Amanda Koonjbharry, an employment counselor with Employment Action Center, spoke for the working poor. She talked about a client called Kelly, a young mom who works 30 hours a week making $8.50 an hour and receives $300 in monthly food and cash benefits through the state as well as child-care benefits while going to school.

Kelly’s income is 105 percent of poverty level, Koonjbharry said, but under the proposed law, the mother would be faced with giving up her job, losing her benefits or dropping out of school.

It’s not like poor children are going away. The number of kids living in poverty has increased since 2000, nationally and in Minnesota. Some 15.2 percent of all Minnesota kids were poor in 2010 — that’s an increase of 62 percent in ten years.

Cutting MFIP hurts kids. Seven out of ten people receiving MFIP are children — about 71,000 children in 2010, according to the Children’s Defense Fund. Almost half of these children are under the age of five. The other three out of ten people? That would be their parents. Some are struggling parents like Kelly, trying to work their way out of poverty and build a better life for their children. Others are parents struggling against the burdens of mental illness or chemical dependency, or grandparents stepping up to raise their grandchildren. 

How does it make sense to cut off benefits to people who are just barely getting by? Even if a family starts earning slightly more than the official poverty line, that is not enough money to pay rent and buy food. How does it make sense to slash the lifetime eligibility period for assistance from 60 months to 36 months?
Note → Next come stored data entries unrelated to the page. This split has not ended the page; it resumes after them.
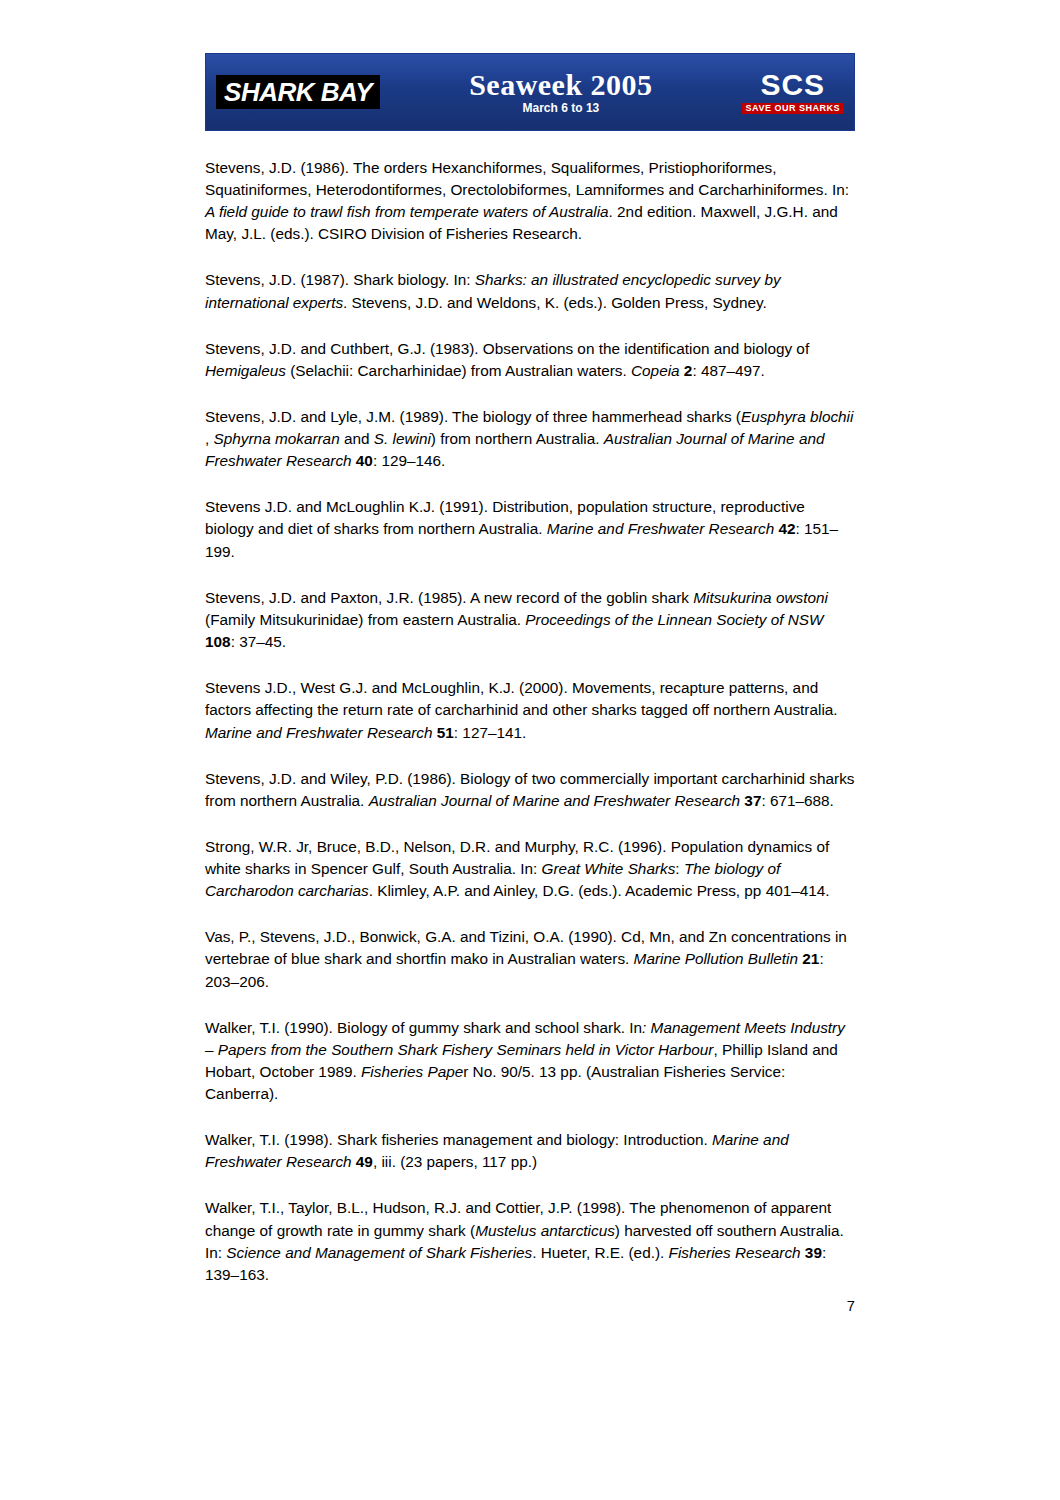SHARK BAY
Seaweek 2005 March 6 to 13
SCS SAVE OUR SHARKS
Stevens, J.D. (1986). The orders Hexanchiformes, Squaliformes, Pristiophoriformes, Squatiniformes, Heterodontiformes, Orectolobiformes, Lamniformes and Carcharhiniformes. In: A field guide to trawl fish from temperate waters of Australia. 2nd edition. Maxwell, J.G.H. and May, J.L. (eds.). CSIRO Division of Fisheries Research.
Stevens, J.D. (1987). Shark biology. In: Sharks: an illustrated encyclopedic survey by international experts. Stevens, J.D. and Weldons, K. (eds.). Golden Press, Sydney.
Stevens, J.D. and Cuthbert, G.J. (1983). Observations on the identification and biology of Hemigaleus (Selachii: Carcharhinidae) from Australian waters. Copeia 2: 487–497.
Stevens, J.D. and Lyle, J.M. (1989). The biology of three hammerhead sharks (Eusphyra blochii , Sphyrna mokarran and S. lewini) from northern Australia. Australian Journal of Marine and Freshwater Research 40: 129–146.
Stevens J.D. and McLoughlin K.J. (1991). Distribution, population structure, reproductive biology and diet of sharks from northern Australia. Marine and Freshwater Research 42: 151–199.
Stevens, J.D. and Paxton, J.R. (1985). A new record of the goblin shark Mitsukurina owstoni (Family Mitsukurinidae) from eastern Australia. Proceedings of the Linnean Society of NSW 108: 37–45.
Stevens J.D., West G.J. and McLoughlin, K.J. (2000). Movements, recapture patterns, and factors affecting the return rate of carcharhinid and other sharks tagged off northern Australia. Marine and Freshwater Research 51: 127–141.
Stevens, J.D. and Wiley, P.D. (1986). Biology of two commercially important carcharhinid sharks from northern Australia. Australian Journal of Marine and Freshwater Research 37: 671–688.
Strong, W.R. Jr, Bruce, B.D., Nelson, D.R. and Murphy, R.C. (1996). Population dynamics of white sharks in Spencer Gulf, South Australia. In: Great White Sharks: The biology of Carcharodon carcharias. Klimley, A.P. and Ainley, D.G. (eds.). Academic Press, pp 401–414.
Vas, P., Stevens, J.D., Bonwick, G.A. and Tizini, O.A. (1990). Cd, Mn, and Zn concentrations in vertebrae of blue shark and shortfin mako in Australian waters. Marine Pollution Bulletin 21: 203–206.
Walker, T.I. (1990). Biology of gummy shark and school shark. In: Management Meets Industry – Papers from the Southern Shark Fishery Seminars held in Victor Harbour, Phillip Island and Hobart, October 1989. Fisheries Paper No. 90/5. 13 pp. (Australian Fisheries Service: Canberra).
Walker, T.I. (1998). Shark fisheries management and biology: Introduction. Marine and Freshwater Research 49, iii. (23 papers, 117 pp.)
Walker, T.I., Taylor, B.L., Hudson, R.J. and Cottier, J.P. (1998). The phenomenon of apparent change of growth rate in gummy shark (Mustelus antarcticus) harvested off southern Australia. In: Science and Management of Shark Fisheries. Hueter, R.E. (ed.). Fisheries Research 39: 139–163.
7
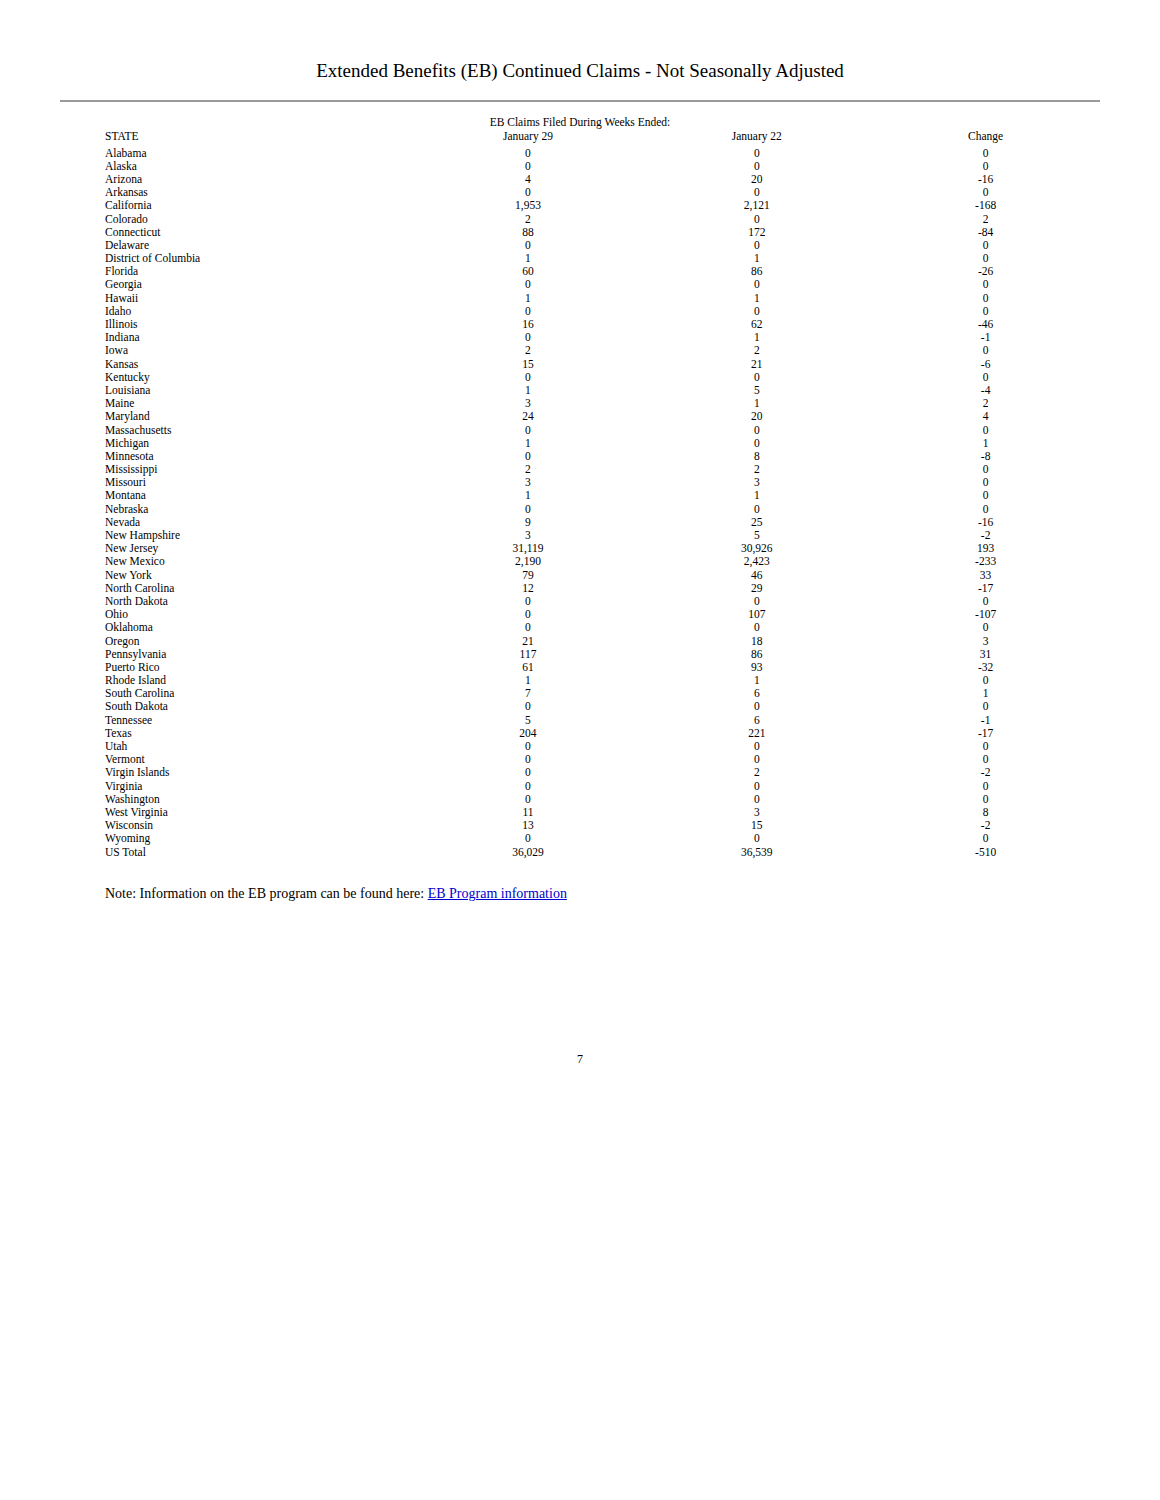Extended Benefits (EB) Continued Claims - Not Seasonally Adjusted
EB Claims Filed During Weeks Ended:
| STATE | January 29 | January 22 | Change |
| --- | --- | --- | --- |
| Alabama | 0 | 0 | 0 |
| Alaska | 0 | 0 | 0 |
| Arizona | 4 | 20 | -16 |
| Arkansas | 0 | 0 | 0 |
| California | 1,953 | 2,121 | -168 |
| Colorado | 2 | 0 | 2 |
| Connecticut | 88 | 172 | -84 |
| Delaware | 0 | 0 | 0 |
| District of Columbia | 1 | 1 | 0 |
| Florida | 60 | 86 | -26 |
| Georgia | 0 | 0 | 0 |
| Hawaii | 1 | 1 | 0 |
| Idaho | 0 | 0 | 0 |
| Illinois | 16 | 62 | -46 |
| Indiana | 0 | 1 | -1 |
| Iowa | 2 | 2 | 0 |
| Kansas | 15 | 21 | -6 |
| Kentucky | 0 | 0 | 0 |
| Louisiana | 1 | 5 | -4 |
| Maine | 3 | 1 | 2 |
| Maryland | 24 | 20 | 4 |
| Massachusetts | 0 | 0 | 0 |
| Michigan | 1 | 0 | 1 |
| Minnesota | 0 | 8 | -8 |
| Mississippi | 2 | 2 | 0 |
| Missouri | 3 | 3 | 0 |
| Montana | 1 | 1 | 0 |
| Nebraska | 0 | 0 | 0 |
| Nevada | 9 | 25 | -16 |
| New Hampshire | 3 | 5 | -2 |
| New Jersey | 31,119 | 30,926 | 193 |
| New Mexico | 2,190 | 2,423 | -233 |
| New York | 79 | 46 | 33 |
| North Carolina | 12 | 29 | -17 |
| North Dakota | 0 | 0 | 0 |
| Ohio | 0 | 107 | -107 |
| Oklahoma | 0 | 0 | 0 |
| Oregon | 21 | 18 | 3 |
| Pennsylvania | 117 | 86 | 31 |
| Puerto Rico | 61 | 93 | -32 |
| Rhode Island | 1 | 1 | 0 |
| South Carolina | 7 | 6 | 1 |
| South Dakota | 0 | 0 | 0 |
| Tennessee | 5 | 6 | -1 |
| Texas | 204 | 221 | -17 |
| Utah | 0 | 0 | 0 |
| Vermont | 0 | 0 | 0 |
| Virgin Islands | 0 | 2 | -2 |
| Virginia | 0 | 0 | 0 |
| Washington | 0 | 0 | 0 |
| West Virginia | 11 | 3 | 8 |
| Wisconsin | 13 | 15 | -2 |
| Wyoming | 0 | 0 | 0 |
| US Total | 36,029 | 36,539 | -510 |
Note: Information on the EB program can be found here: EB Program information
7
Or to require that any family member’s drug use — at any time in their life — makes the family ineligible for MFIP? 

 

Beyond the Twin Cities

The stereotype is that poverty is an urban issue. It’s true that child poverty is higher than the state average in Hennepin County (15.7 percent) and Ramsey County (25.5 percent), but poverty is not just an urban phenomenon. 

Some rural counties have far higher child poverty rates. Among them: Mahnomen (35 percent), Beltrami (29.9 percent), Pine (25.7 percent), Clearwater (25.5 percent), and Cass (24 percent). (Click here to see all of the county listings on the CDF website.)

Some politicians talk about saving money. Taking food from poor children is not the way to save money, and cutting MFIP won’t even save very much. The CDF report on Minnesota’s Invisible Children notes:

The average monthly cash payment in December 2010 was $303 for MFIP child-only cases, and $357 for MFIP families. (Less than one percent of the total state general fund budget is spent on MFIP and General Assistance–the state’s cash assistance program for adults without children.) The basic MFIP cash assistance amount
has not been increased or adjusted for inflation since 1986.

That’s right: less than one percent of the total state general fund budget is spent on MFIP and General Assistance combined. 

Poverty matters, and it matters most to kids. Several recent reports show that poverty is the largest determinant in the achievement gap. As reported in the New York Times in early February:

Now, in analyses of long-term data published in recent months, researchers are finding that while the achievement gap between white and black students has narrowed significantly over the past few decades, the gap between rich and poor students has grown substantially during the same period.

If we are serious about building a better state, we need to focus on reducing poverty, not reducing MFIP, and on supporting poor kids, not on punishing their parents.